|Xan Burley in Dome. Photo: Yi-Chun Wu|
The Joyce program leads off with Castles (2004), representative of Varone's essential style. It's marked by a matrix of pin spotlights (by Jane Cox and Joshua Epstein), at times reduced to light just the stage's perimeter. The lively, danceable music, Prokofiev's Waltz Suite, Opus 110, coaxes the mood from carnivalesque to martial to grandiose. The 3/4 tempo accommodates Varone's affinity for dropping weight into the ground. Xan Burley is particularly effective in this dance—lush, boneless, muscular.

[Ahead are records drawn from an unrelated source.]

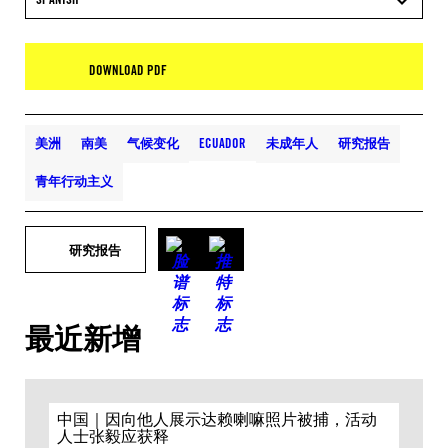
DOWNLOAD PDF
美洲
南美
气候变化
ECUADOR
未成年人
研究报告
青年行动主义
研究报告
最近新增
中国｜因向他人展示达赖喇嘛照片被捕，活动
人士张毅应获释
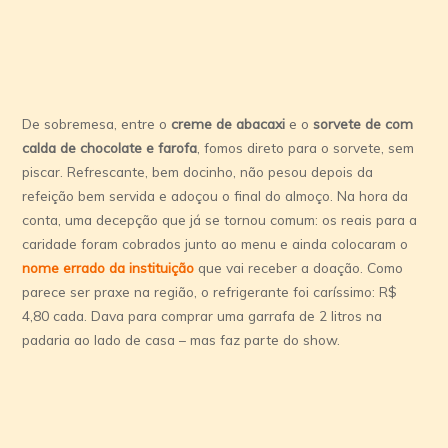
De sobremesa, entre o
creme de abacaxi
e o
sorvete de com
calda de chocolate e farofa
, fomos direto para o sorvete, sem
piscar. Refrescante, bem docinho, não pesou depois da
refeição bem servida e adoçou o final do almoço. Na hora da
conta, uma decepção que já se tornou comum: os reais para a
caridade foram cobrados junto ao menu e ainda colocaram o
nome errado da instituição
que vai receber a doação. Como
parece ser praxe na região, o refrigerante foi caríssimo: R$
4,80 cada. Dava para comprar uma garrafa de 2 litros na
padaria ao lado de casa – mas faz parte do show.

|Doug Varone in The Fabulist. Photo: Yi-Chun Wu|
Dome, the group premiere, builds on the angular, fitful phrasing. To Christopher Rouse's strange, at times cyclonic Trombone Concerto, it feels emotionally dark (despite Jane Cox's golden lighting) and vaguely post-disaster. The dancers read as detached from one another, in contrast to their usual cohesiveness; they move robotically, bursting into a phrase, or freezing in arabesques or beaching themselves on the floor apathetically. Hsiao-Jou Tang captures the sense of resigned doom in her elegant, economical phrasing. In a flurry of brass instruments, the eight dancers finally trundle together, each raising an arm. Dome showed some fresh approaches from an established choreographer.